» To do: Copy out the lines from the one containing "Rendered at 1654 by 931 pixels." through the one containing "picture [398, 42, 1264, 1158]", with "layout element" changed to "page element" and nothing else altered.

» Material for the task:
▬▬▬▬▬▬
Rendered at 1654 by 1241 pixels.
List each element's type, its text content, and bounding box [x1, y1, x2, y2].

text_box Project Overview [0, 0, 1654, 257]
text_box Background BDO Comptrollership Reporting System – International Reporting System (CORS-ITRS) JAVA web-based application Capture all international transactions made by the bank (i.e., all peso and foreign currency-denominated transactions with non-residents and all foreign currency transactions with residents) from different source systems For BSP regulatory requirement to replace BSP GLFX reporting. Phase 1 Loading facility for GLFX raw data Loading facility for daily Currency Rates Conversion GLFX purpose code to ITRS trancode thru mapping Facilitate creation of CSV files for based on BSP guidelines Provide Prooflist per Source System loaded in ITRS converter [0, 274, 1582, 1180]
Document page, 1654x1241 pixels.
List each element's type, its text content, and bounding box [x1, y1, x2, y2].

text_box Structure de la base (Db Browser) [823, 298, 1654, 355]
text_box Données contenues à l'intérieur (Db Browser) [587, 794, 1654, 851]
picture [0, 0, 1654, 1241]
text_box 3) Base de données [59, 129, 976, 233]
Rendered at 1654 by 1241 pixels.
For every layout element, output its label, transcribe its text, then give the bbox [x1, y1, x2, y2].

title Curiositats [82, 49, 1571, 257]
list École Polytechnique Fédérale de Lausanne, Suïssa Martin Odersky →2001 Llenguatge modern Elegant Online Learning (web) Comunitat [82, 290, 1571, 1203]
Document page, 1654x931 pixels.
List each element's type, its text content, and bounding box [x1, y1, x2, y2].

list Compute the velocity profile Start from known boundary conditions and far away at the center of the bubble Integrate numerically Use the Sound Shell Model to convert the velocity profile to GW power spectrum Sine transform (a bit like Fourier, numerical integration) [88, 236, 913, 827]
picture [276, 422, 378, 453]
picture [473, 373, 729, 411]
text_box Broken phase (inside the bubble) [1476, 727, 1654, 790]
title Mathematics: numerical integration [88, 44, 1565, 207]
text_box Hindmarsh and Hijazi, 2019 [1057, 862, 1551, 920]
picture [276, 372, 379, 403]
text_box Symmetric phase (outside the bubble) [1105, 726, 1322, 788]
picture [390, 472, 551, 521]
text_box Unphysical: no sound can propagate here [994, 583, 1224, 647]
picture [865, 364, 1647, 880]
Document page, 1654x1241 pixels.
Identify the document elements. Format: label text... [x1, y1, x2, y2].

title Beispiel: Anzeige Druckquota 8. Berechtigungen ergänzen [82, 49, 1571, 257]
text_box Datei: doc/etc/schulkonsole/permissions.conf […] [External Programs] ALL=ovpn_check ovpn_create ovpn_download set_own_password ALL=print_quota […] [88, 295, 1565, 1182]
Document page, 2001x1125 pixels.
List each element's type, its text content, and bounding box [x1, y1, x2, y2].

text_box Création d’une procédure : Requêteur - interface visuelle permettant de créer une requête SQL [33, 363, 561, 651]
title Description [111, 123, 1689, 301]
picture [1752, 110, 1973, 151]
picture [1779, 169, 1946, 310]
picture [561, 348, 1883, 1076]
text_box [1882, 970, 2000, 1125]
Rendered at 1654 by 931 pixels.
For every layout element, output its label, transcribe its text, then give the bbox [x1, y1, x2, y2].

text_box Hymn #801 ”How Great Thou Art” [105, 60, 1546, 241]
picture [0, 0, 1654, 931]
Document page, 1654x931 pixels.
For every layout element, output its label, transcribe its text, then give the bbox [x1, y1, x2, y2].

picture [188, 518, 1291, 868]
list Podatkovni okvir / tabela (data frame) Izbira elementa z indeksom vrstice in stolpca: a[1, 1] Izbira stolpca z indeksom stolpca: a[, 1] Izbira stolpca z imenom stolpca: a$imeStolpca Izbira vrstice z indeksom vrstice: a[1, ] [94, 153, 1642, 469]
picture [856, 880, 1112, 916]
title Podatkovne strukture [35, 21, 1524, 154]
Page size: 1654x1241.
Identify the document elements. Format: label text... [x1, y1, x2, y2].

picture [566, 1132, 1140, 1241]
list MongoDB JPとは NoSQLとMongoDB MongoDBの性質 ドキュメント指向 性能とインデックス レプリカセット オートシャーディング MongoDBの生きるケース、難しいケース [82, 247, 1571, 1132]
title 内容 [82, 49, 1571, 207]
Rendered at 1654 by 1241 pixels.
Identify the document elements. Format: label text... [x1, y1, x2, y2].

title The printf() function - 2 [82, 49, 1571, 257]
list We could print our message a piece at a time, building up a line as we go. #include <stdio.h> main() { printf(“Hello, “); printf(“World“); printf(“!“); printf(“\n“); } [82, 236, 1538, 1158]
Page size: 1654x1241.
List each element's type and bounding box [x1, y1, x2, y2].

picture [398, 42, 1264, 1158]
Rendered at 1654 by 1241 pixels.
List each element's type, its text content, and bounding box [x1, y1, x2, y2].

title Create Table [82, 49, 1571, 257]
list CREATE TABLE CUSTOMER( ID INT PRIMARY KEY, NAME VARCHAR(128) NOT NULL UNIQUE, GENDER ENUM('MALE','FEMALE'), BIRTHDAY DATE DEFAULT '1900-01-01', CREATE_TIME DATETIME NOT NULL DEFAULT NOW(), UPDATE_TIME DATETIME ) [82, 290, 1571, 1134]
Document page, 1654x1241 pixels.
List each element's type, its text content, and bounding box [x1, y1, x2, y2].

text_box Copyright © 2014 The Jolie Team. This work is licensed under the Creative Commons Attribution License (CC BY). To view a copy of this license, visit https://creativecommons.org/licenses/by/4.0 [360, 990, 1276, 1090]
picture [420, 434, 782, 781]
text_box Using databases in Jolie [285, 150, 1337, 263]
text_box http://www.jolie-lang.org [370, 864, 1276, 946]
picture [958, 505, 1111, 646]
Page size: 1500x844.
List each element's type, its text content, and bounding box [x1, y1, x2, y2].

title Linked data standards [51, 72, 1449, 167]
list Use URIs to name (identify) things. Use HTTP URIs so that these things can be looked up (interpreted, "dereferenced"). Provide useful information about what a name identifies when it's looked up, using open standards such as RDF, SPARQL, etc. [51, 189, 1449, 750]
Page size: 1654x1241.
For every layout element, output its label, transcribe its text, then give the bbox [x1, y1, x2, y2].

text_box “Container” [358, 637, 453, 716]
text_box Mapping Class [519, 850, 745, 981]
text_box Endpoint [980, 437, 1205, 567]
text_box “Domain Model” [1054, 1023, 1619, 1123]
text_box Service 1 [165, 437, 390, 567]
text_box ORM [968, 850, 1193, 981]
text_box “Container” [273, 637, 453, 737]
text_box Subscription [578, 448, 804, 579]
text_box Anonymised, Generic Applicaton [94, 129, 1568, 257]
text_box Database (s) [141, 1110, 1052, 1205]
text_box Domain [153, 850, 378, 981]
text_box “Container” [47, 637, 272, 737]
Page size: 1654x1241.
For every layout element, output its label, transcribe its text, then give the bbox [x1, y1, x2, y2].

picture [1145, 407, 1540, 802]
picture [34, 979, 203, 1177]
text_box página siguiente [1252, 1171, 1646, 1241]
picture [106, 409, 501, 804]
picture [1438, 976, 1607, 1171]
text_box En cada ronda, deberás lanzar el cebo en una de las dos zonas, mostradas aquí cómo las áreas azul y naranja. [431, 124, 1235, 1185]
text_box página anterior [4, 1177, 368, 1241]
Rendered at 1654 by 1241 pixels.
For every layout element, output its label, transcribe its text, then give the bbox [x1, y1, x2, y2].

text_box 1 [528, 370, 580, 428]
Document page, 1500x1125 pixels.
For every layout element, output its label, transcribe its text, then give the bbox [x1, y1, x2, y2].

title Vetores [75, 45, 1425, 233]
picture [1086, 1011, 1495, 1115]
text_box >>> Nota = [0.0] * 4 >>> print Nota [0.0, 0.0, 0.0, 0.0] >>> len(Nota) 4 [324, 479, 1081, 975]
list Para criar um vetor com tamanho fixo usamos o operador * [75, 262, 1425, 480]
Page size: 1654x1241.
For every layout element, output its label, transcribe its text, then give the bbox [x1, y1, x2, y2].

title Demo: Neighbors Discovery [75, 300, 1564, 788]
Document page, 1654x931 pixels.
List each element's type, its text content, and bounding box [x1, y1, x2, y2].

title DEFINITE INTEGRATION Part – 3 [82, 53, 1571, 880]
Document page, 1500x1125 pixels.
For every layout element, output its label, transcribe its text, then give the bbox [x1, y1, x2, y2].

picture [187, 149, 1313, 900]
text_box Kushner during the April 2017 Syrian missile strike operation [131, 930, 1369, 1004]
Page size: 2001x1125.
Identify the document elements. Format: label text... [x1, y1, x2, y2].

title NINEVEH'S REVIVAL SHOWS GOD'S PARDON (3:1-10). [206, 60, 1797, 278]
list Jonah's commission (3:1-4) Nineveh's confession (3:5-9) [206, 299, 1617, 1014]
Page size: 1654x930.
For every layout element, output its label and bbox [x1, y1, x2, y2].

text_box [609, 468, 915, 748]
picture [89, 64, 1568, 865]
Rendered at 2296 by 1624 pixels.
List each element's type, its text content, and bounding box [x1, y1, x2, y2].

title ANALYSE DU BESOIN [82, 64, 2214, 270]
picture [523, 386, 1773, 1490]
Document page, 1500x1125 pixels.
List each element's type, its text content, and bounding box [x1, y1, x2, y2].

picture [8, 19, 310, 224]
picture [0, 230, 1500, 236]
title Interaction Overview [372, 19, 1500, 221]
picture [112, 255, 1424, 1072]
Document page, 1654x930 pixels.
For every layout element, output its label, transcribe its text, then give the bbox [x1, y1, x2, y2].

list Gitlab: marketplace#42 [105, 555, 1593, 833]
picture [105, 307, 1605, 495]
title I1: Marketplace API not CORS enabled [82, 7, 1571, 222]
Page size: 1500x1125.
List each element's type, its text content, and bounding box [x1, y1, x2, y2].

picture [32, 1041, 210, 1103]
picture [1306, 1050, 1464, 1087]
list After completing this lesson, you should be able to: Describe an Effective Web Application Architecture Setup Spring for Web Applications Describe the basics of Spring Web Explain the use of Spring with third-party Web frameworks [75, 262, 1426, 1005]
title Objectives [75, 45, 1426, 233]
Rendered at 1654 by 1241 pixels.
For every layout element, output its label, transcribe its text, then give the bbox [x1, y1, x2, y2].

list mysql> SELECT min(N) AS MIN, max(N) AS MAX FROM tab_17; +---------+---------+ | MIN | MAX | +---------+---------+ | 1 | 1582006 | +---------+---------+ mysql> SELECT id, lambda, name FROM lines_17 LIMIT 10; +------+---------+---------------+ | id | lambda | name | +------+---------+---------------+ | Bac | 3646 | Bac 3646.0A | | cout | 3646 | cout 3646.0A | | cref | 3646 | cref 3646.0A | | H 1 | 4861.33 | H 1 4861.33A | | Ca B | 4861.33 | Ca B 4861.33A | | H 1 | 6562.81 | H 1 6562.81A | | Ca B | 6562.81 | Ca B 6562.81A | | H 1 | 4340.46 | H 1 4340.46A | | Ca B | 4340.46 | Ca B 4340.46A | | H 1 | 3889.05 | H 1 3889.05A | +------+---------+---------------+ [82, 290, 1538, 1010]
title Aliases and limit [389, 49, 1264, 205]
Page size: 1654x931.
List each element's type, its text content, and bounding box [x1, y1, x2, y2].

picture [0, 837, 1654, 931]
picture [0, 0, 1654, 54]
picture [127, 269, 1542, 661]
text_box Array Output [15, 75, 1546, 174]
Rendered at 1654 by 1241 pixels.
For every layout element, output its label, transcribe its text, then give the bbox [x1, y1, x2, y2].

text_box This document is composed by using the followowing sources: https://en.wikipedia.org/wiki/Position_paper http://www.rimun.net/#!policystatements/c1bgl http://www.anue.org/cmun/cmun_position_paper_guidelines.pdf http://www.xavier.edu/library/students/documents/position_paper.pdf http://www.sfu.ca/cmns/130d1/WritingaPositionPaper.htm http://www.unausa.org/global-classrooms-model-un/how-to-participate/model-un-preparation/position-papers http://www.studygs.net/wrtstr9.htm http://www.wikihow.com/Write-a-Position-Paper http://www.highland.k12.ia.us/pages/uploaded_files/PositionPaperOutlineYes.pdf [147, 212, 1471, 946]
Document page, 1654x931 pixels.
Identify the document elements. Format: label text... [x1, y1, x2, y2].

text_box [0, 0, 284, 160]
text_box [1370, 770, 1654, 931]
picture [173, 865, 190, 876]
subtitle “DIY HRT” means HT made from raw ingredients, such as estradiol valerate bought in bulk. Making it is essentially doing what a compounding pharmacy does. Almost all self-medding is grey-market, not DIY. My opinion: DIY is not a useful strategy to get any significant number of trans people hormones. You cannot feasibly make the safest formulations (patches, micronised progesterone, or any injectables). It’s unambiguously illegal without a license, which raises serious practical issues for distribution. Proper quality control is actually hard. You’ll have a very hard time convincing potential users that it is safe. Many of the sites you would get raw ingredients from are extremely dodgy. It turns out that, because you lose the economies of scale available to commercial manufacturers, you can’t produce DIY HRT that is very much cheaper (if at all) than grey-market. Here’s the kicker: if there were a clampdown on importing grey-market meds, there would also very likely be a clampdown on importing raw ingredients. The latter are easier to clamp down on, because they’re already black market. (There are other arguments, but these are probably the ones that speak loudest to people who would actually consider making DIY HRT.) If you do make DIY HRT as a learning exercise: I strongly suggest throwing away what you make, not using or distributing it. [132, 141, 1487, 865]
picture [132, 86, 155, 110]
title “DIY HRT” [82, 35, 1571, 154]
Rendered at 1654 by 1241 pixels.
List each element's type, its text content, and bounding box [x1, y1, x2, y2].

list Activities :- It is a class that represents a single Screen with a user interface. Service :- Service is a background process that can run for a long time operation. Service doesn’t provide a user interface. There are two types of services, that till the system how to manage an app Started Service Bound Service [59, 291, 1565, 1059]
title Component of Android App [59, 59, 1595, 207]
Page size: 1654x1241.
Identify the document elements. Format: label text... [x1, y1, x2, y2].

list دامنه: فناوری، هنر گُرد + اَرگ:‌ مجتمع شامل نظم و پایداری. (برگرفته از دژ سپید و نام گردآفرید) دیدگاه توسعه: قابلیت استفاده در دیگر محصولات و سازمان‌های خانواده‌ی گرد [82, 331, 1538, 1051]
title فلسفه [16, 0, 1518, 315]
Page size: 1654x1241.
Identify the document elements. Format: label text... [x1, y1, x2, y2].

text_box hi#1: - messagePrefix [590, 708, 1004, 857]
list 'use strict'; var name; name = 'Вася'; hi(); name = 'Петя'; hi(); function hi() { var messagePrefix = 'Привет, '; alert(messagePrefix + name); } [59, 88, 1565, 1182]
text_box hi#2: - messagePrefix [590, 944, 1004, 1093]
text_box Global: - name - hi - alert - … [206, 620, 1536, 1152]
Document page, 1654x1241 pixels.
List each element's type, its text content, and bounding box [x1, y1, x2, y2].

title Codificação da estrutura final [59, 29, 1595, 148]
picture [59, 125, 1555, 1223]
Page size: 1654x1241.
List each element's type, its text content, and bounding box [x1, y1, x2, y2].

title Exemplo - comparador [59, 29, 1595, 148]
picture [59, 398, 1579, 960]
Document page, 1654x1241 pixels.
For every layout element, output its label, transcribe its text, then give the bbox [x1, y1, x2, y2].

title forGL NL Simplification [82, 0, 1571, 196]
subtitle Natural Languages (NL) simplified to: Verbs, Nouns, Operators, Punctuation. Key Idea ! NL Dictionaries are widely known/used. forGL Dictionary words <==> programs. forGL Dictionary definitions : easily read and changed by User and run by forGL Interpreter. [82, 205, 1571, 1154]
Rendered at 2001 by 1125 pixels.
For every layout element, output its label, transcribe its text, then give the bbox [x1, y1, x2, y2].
▬▬▬▬▬▬
» Task response:
Rendered at 1654 by 931 pixels.
For every page element, output its label, transcribe its text, then give the bbox [x1, y1, x2, y2].

text_box Hymn #801 ”How Great Thou Art” [105, 60, 1546, 241]
picture [0, 0, 1654, 931]
Document page, 1654x931 pixels.
For every page element, output its label, transcribe its text, then give the bbox [x1, y1, x2, y2].

picture [188, 518, 1291, 868]
list Podatkovni okvir / tabela (data frame) Izbira elementa z indeksom vrstice in stolpca: a[1, 1] Izbira stolpca z indeksom stolpca: a[, 1] Izbira stolpca z imenom stolpca: a$imeStolpca Izbira vrstice z indeksom vrstice: a[1, ] [94, 153, 1642, 469]
picture [856, 880, 1112, 916]
title Podatkovne strukture [35, 21, 1524, 154]
Page size: 1654x1241.
Identify the document elements. Format: label text... [x1, y1, x2, y2].

picture [566, 1132, 1140, 1241]
list MongoDB JPとは NoSQLとMongoDB MongoDBの性質 ドキュメント指向 性能とインデックス レプリカセット オートシャーディング MongoDBの生きるケース、難しいケース [82, 247, 1571, 1132]
title 内容 [82, 49, 1571, 207]
Rendered at 1654 by 1241 pixels.
Identify the document elements. Format: label text... [x1, y1, x2, y2].

title The printf() function - 2 [82, 49, 1571, 257]
list We could print our message a piece at a time, building up a line as we go. #include <stdio.h> main() { printf(“Hello, “); printf(“World“); printf(“!“); printf(“\n“); } [82, 236, 1538, 1158]
Page size: 1654x1241.
List each element's type and bounding box [x1, y1, x2, y2].

picture [398, 42, 1264, 1158]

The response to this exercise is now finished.